THE removal of the bust of Sir Winston Churchill from the Oval Office at the request of President Biden inspired me to reread some of the greatest speeches Britain’s most famous Prime Minister had ever given.
That exercise soon called to mind the highly acclaimed box-office hit, “The King’s Speech.” A movie based on real-life events in which Churchill played an integral part.
While highly praised and awarded, I had purposely chosen not to watch the film since its release in 2010.
My main reason for avoiding it had been instinctual. Like the United States, the film and entertainment industry in the United Kingdom is dominated by the left.
As one who has long been a fan of Queen Elizabeth II, and the image and often reality of what the Royal Family represents to millions of people in the United Kingdom and around the world, I was extremely hesitant to watch a film made by those on the left who often proclaim their strong dislike for the Queen and the Monarchy itself.
The film of course, dealing with Prince Albert, the father of Queen Elizabeth II, who became King George VI on May 12, 1937 after his brother had abdicated the throne to marry a twice divorced American.
More specifically, “The King’s Speech” showcases (with creative license and outright fiction in spots) the lead-up to the speech King George VI must deliver to the people of the United Kingdom following his government’s declaration of war against Nazi Germany.
The hook for the film being the “stammer” or “stuttering” problem King George VI had at one point in his life which would have to be overcome to deliver the speech of his lifetime.
Leaving aside the creative license and revisionist history of the film – and some on the left do sadly and wrongly choose to rewrite actual history to reflect their own ideology of today – I overall, truly enjoyed the movie and the performance of Colin Firth as King George VI.
I did so most because it did serve to remind me of what a truly exceptional person, leader, and Monarch King George VI was during his relatively short time on this Earth. Qualities which he did in-fact pass along to his daughter, now Queen Elizabeth II.
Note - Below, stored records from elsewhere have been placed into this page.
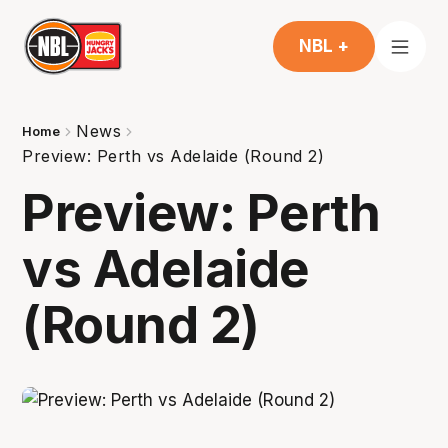
NBL +
News
Home
Preview: Perth vs Adelaide (Round 2)
Preview: Perth
vs Adelaide
(Round 2)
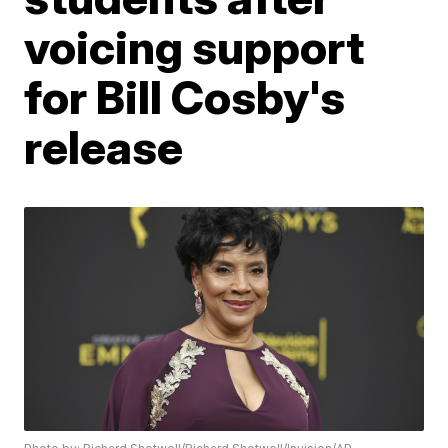
voicing support
for Bill Cosby's
release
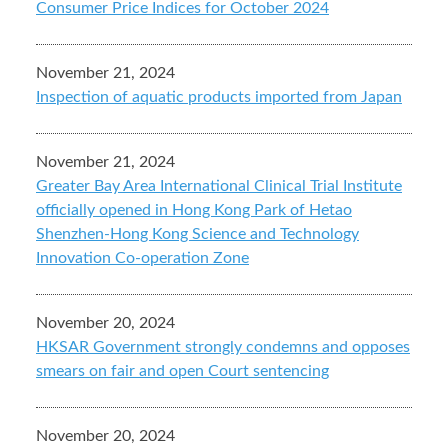
Consumer Price Indices for October 2024
November 21, 2024
Inspection of aquatic products imported from Japan
November 21, 2024
Greater Bay Area International Clinical Trial Institute
officially opened in Hong Kong Park of Hetao
Shenzhen-Hong Kong Science and Technology
Innovation Co-operation Zone
November 20, 2024
HKSAR Government strongly condemns and opposes
smears on fair and open Court sentencing
November 20, 2024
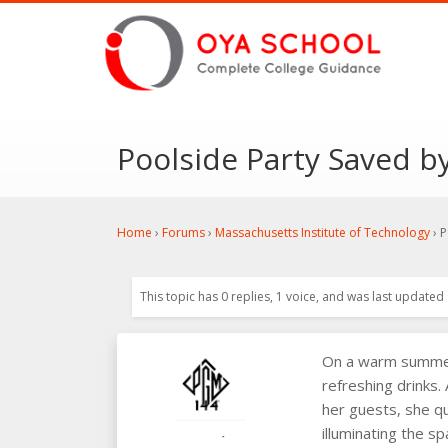
Poolside Party Saved by
Home
›
Forums
›
Massachusetts Institute of Technology
›
P
This topic has 0 replies, 1 voice, and was last updated
On a warm summer 
refreshing drinks.
her guests, she qu
illuminating the s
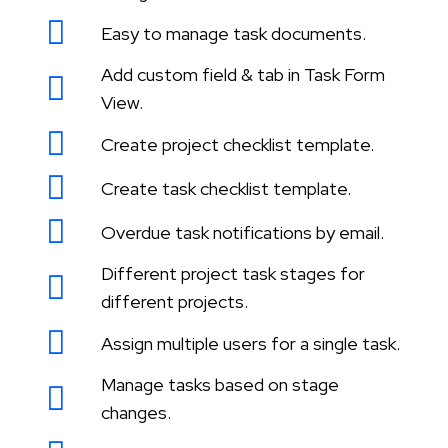
Easy to manage task documents.
Add custom field & tab in Task Form
View.
Create project checklist template.
Create task checklist template.
Overdue task notifications by email.
Different project task stages for
different projects.
Assign multiple users for a single task.
Manage tasks based on stage
changes.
After finally watching “The King’s Speech,” I was motivated to go over some of the past speeches of the current Monarch.
And in doing so, I reread one she had delivered live on the radio upon the occasion of her 21st birthday when she was still “Princess Elizabeth.”
The “hook” for that speech being the truly remarkable moment when, with a clear, steady, and strong voice, she made a pact with the people of the United Kingdom.
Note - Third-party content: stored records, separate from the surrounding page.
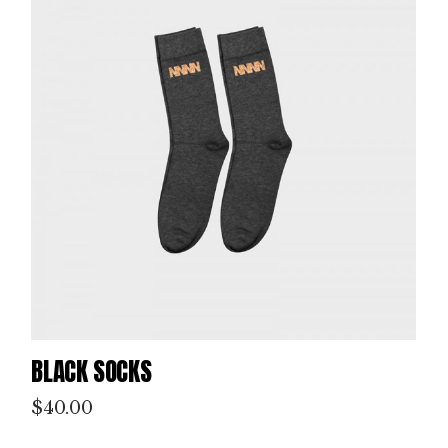
BLACK SOCKS
$
40.00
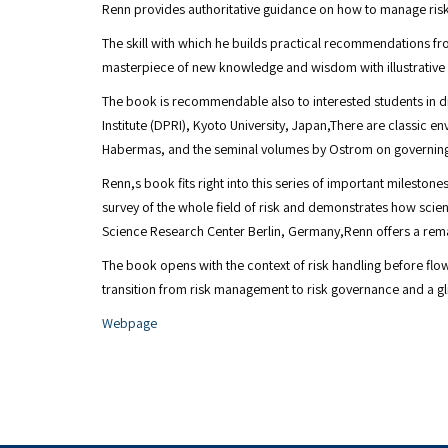
Renn provides authoritative guidance on how to manage risks 
The skill with which he builds practical recommendations fr
masterpiece of new knowledge and wisdom with illustrative e
The book is recommendable also to interested students in dif
Institute (DPRI), Kyoto University, Japan,There are classic
Habermas, and the seminal volumes by Ostrom on governin
Renn,s book fits right into this series of important milesto
survey of the whole field of risk and demonstrates how scienti
Science Research Center Berlin, Germany,Renn offers a remar
The book opens with the context of risk handling before fl
transition from risk management to risk governance and a gl
Webpage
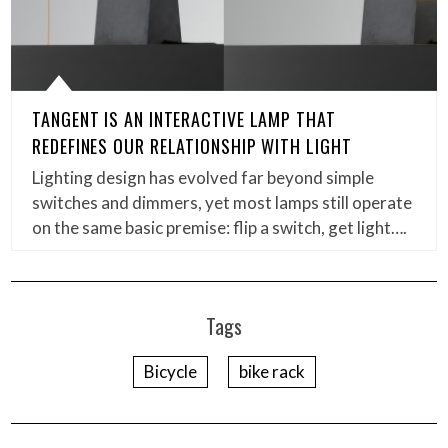
TANGENT IS AN INTERACTIVE LAMP THAT
REDEFINES OUR RELATIONSHIP WITH LIGHT
Lighting design has evolved far beyond simple
switches and dimmers, yet most lamps still operate
on the same basic premise: flip a switch, get light….
Tags
Bicycle
bike rack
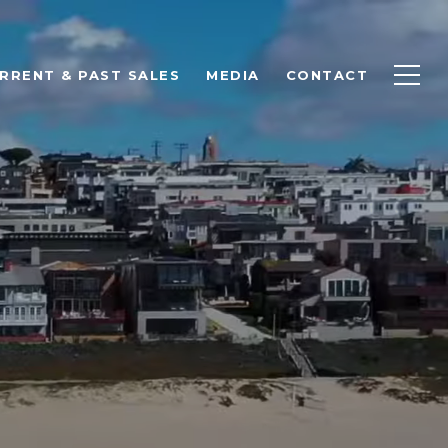
RRENT & PAST SALES
MEDIA
CONTACT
Said the then young Princess: “I declare before you all that my whole life, whether it be long or short, shall be devoted to your service and the service of our great imperial family to which we all belong…”
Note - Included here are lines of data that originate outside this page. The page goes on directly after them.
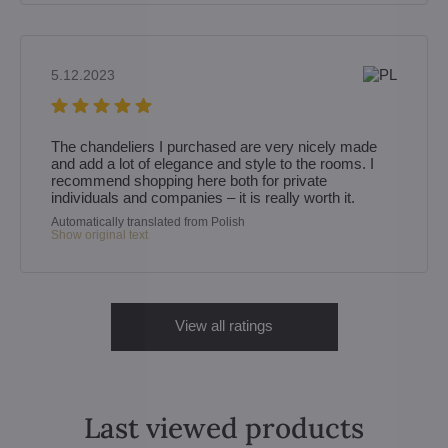
5.12.2023
The chandeliers I purchased are very nicely made
and add a lot of elegance and style to the rooms. I
recommend shopping here both for private
individuals and companies – it is really worth it.
Automatically translated from Polish
Show original text
View all ratings
Last viewed products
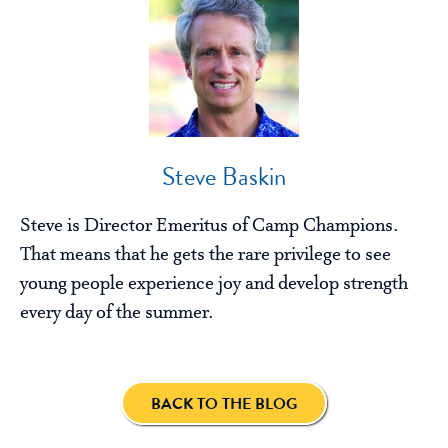
Steve Baskin
Steve is Director Emeritus of Camp Champions.
That means that he gets the rare privilege to see
young people experience joy and develop strength
every day of the summer.
BACK TO THE BLOG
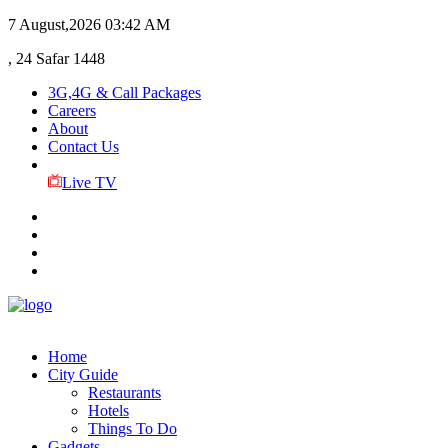
7 August,2026
03:42 AM
, 24 Safar 1448
3G,4G & Call Packages
Careers
About
Contact Us
Live TV
Home
City Guide
Restaurants
Hotels
Things To Do
Gadgets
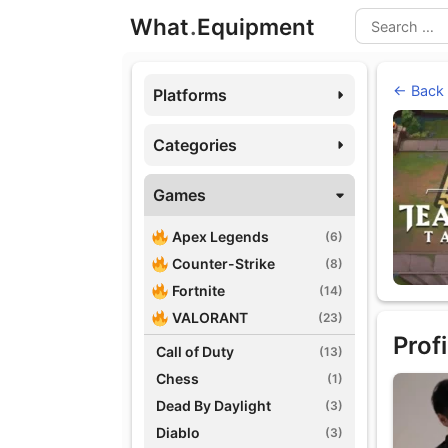
Skip
What
.
Equipment
to
Search
content
← Back
Platforms
Categories
Games
Apex Legends
(6)
Counter-Strike
(8)
Fortnite
(14)
VALORANT
(23)
Profi
Call of Duty
(13)
Chess
(1)
Dead By Daylight
(3)
Diablo
(3)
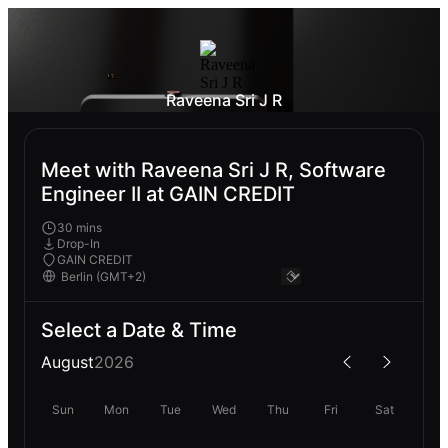
Raveena Sri J R
Meet with Raveena Sri J R, Software
Engineer II at GAIN CREDIT
30 mins
Drop-In
GAIN CREDIT
Select a Date & Time
August
2026
Sun
Mon
Tue
Wed
Thu
Fri
Sat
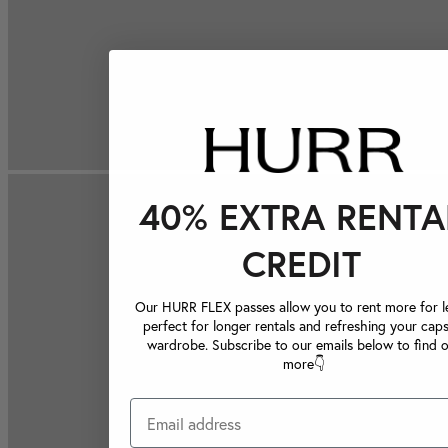
40% EXTRA RENTA
CREDIT
Our HURR FLEX passes allow you to rent more for le
perfect for longer rentals and refreshing your caps
wardrobe. Subscribe to our emails below to find 
more👇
Today, in the age of Instagram, Twitter, YouTube, TikTok, and countless young people in virtually every nation looking for instant gratification and personal “fame” at seemingly any cost, it is truly shockingly refreshing and reaffirming to either watch those remarks taped on April 21, 1947, or read the transcript and realize that “Once Upon a Time,” altruism, class, and a belief in family, faith, and nation did exist in one so young with so much weight upon her shoulders.
That is not to say that many young people of today don’t share those same qualities. For they surely do. It’s just that they are fewer and much father between.
It can be illuminating to contrast the “We are all in this together” mantra of today when dealing with the Covid-19 virus with the remarks of the 21 year-old Princess delivered less than two years after a World War which tragically killed over 60 million human beings.
Perspective is often a great teacher.
In her remarks, the Princess addresses the young people of the United Kingdom: “Will you,” she politely asks. “The youth of the British family of nations, let me speak on my birthday as your representative?
"Now that we are coming to manhood and womanhood it is surely a great joy to us all to think that we shall be able to take some of the burden off the shoulders of our elders who have fought and worked and suffered to protect our childhood.”
How many young people today, be they in the United Kingdom, the United States, or elsewhere, think of taking “some of the burden off the shoulders of our elders who have fought and worked and suffered to protect our childhood?”
Again, some to be sure. But less and less in an age of “Me, first.”
I would encourage all, young and old, to watch or read the remarks of then Princess Elizabeth on her 21st birthday. Words of selfless service for those in need forged by the role models who taught her.
The steel behind “The King’s Speech” led to those words of wisdom from one so young. Woe us all, when those words and the altruistic intent behind them, are no more.
- Douglas MacKinnon is a former White House and Pentagon official and an author.